At Poets House in SoHo, architect Louise Braverman put the writing on the wall

Laura Fisher Kaiser -- Interior Design, 9/1/2002

Louise Braverman's treatment of Poets House is an architectural haiku: efficient, economical, and speaking volumes through a few well chosen lines. On a starving-artist's budget, the architect has carved out five offices and two reading-meeting rooms, leaving an airy, light-filled space for exhibits and events at the SoHo nonprofit, cofounded by poet Stanley Kunitz and arts administrator Elizabeth Kray as a literary center, poetry archive, and gathering spot.

Braverman had been working with Poets House since 1990, when she designed its reading room and office.
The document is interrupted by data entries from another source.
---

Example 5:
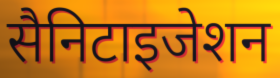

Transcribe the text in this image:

सैनिटाइजेशन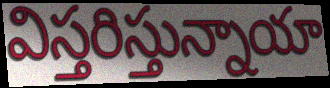
విస్తరిస్తున్నాయా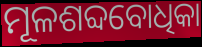
ମୂଳଶବ୍ଦବୋଧିକାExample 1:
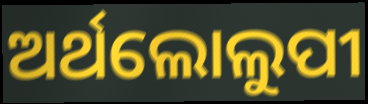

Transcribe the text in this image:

ଅର୍ଥଲୋଲୁପୀ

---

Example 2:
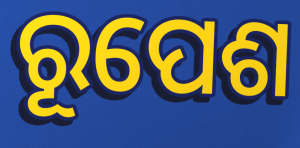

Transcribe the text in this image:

ରୂପେଶ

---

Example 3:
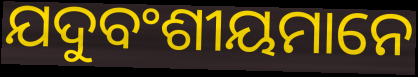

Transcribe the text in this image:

ଯଦୁବଂଶୀୟମାନେ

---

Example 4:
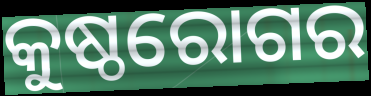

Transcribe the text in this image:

କୁଷ୍ଠରୋଗର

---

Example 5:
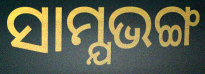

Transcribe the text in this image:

ସାମ୍ଯଭଙ୍ଗ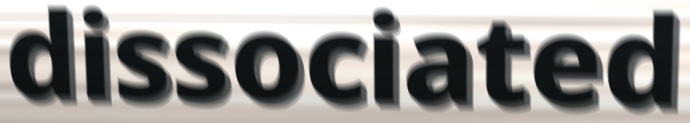
dissociated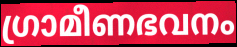
ഗ്രാമീണഭവനം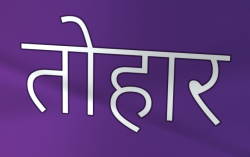
तोहारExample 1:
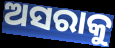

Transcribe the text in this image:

ଅସରାକୁ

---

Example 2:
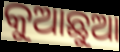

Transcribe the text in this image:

କୁଆଛୁଆ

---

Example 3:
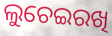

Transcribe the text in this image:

ଲୁଚେଇରଖି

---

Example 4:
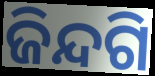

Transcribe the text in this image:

ଜିନ୍ଦଗି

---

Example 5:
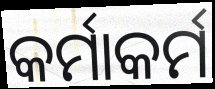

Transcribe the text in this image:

କର୍ମାକର୍ମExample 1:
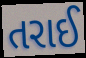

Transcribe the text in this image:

તરાઈ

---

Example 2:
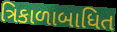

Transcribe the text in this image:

ત્રિકાળાબાધિત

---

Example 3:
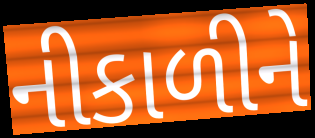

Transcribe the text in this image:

નીકાળીને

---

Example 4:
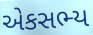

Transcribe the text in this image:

એકસભ્ય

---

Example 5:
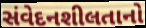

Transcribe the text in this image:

સંવેદનશીલતાનોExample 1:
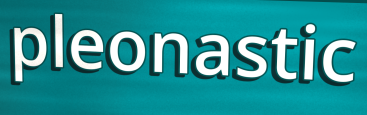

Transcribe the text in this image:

pleonastic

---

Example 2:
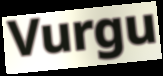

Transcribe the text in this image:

Vurgu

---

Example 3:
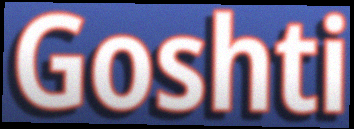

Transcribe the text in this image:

Goshti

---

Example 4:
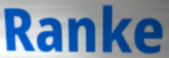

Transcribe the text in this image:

Ranke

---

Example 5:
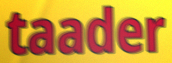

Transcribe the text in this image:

taader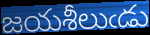
జయశీలుఁడు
The staff increased from two to seven, and quarters grew so tight that not a single extra book could be wedged onto the shelves by the time the organization could afford to lease more real estate across the hall, bringing available square footage to 5,000. Braverman sought to make the most of the additional space despite the modest budget. "Every move has some kind of multipurpose benefit," she says. She reupholstered donated chairs and scoured discount shops for contemporary furniture. "Ikea was our store," she reveals. Braverman's palette consists of pumped-up earth tones, and the walls are tattooed with lines of poetry: vinyl letters with adhesive backing. "This wasn't just, 'Let's slap some poems on the wall,'" she explains. "Each verse was carefully selected. The space isn't supposed to look like the 'academy,' all dark paneled walls and musty volumes."
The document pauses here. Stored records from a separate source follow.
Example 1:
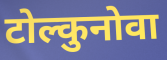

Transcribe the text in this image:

टोल्कुनोवा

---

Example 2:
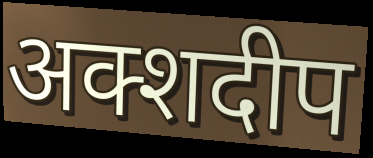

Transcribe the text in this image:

अक्शदीप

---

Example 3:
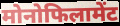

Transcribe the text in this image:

मोनोफिलामेंट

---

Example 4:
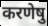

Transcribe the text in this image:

करणेषु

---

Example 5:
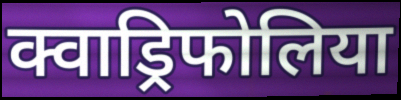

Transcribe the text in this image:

क्वाड्रिफोलियाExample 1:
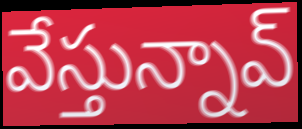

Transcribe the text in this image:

వేస్తున్నావ్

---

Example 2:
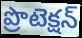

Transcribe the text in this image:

ప్రొటెక్షన్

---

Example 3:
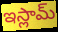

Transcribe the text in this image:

ఇస్లామ్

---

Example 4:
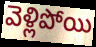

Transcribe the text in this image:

వెళ్లిపోయి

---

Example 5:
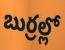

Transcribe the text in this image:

బుర్రల్లోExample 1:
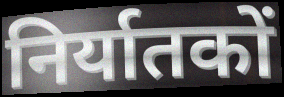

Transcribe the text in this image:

निर्यातकों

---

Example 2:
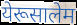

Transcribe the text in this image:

येरूसालेम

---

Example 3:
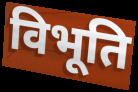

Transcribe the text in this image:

विभूति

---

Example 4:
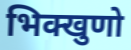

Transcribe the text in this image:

भिक्खुणो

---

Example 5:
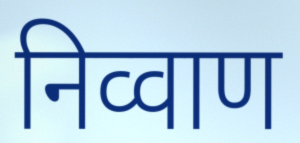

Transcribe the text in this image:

निव्वाण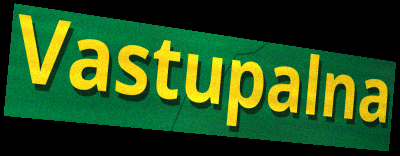
Vastupalna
The spare design was compelled not only by cost but also by mission, which managing director Jane Preston sums up, poetically enough, as "making room for the poetry." Poems and fragments of verse wrap around walls and inhabit nooks, waiting to be discovered and appreciated word by thoughtfully placed word. From "Asphodel, That Greeny Flower" by William Carlos Williams, a single line ("of what is found there") is parsed into five cubbies that form a display shelf. A snippet of Emily Dickinson ("The Spreading wide my narrow Hands To gather…") marches across a wall, but you have to turn the corner to find to the last word, "Paradise." Even the storage room provides a dose of inspiration, with a Gerard Manley Hopkins poem over the photocopy machine. "Late at night, when you're getting out a grant proposal, you can look up and read Hopkins and remember that 'sheer plod makes plough,'" Preston says with a laugh.

Braverman incorporated several quirks, such as a cockeyed window in the children's room, to serve as a metaphor for the way that poems can take the mind in unexpected directions. "It's about layered meanings," she says. "The movement of words across a plane is like a human body moving through space."